Show each line in the rows below that contains the word "whiskers". Case counts.

**Records supplied**
* * * * * * *
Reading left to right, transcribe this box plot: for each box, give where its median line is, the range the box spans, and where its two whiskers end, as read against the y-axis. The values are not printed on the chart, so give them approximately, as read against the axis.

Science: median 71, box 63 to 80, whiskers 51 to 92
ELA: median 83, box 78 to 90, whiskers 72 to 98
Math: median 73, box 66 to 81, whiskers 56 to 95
* * * * * * *
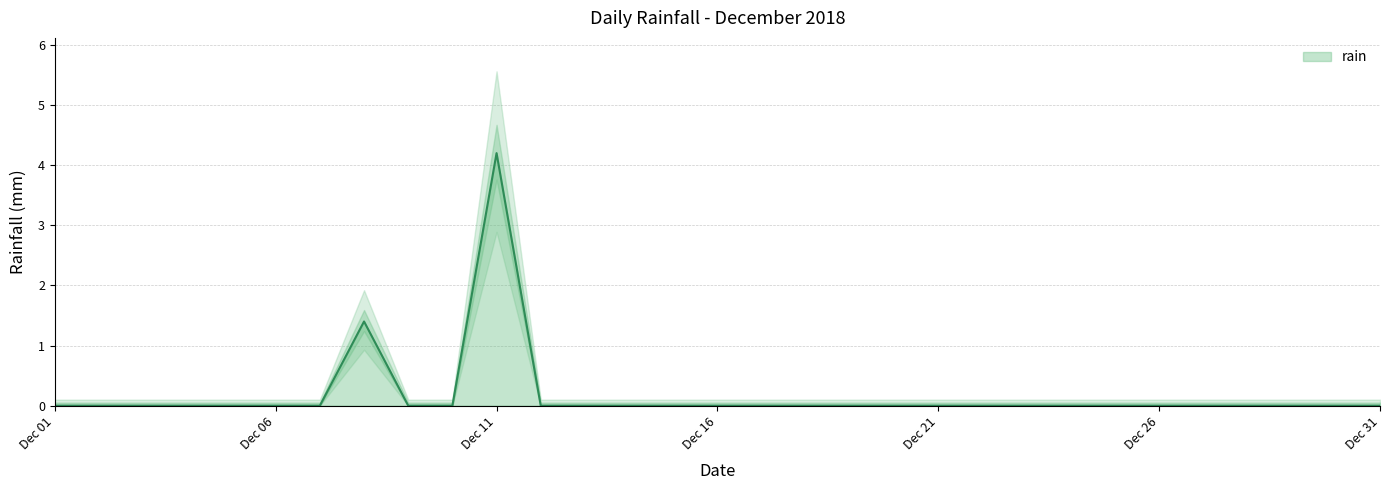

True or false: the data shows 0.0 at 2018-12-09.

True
* * * * * * *
**Output of the task**
Reading left to right, transcribe this box plot: for each box, give where its median line is, the range the box spans, and where its two whiskers end, as read against the y-axis. The values are not printed on the chart, so give them approximately, as read against the axis.
Science: median 71, box 63 to 80, whiskers 51 to 92
ELA: median 83, box 78 to 90, whiskers 72 to 98
Math: median 73, box 66 to 81, whiskers 56 to 95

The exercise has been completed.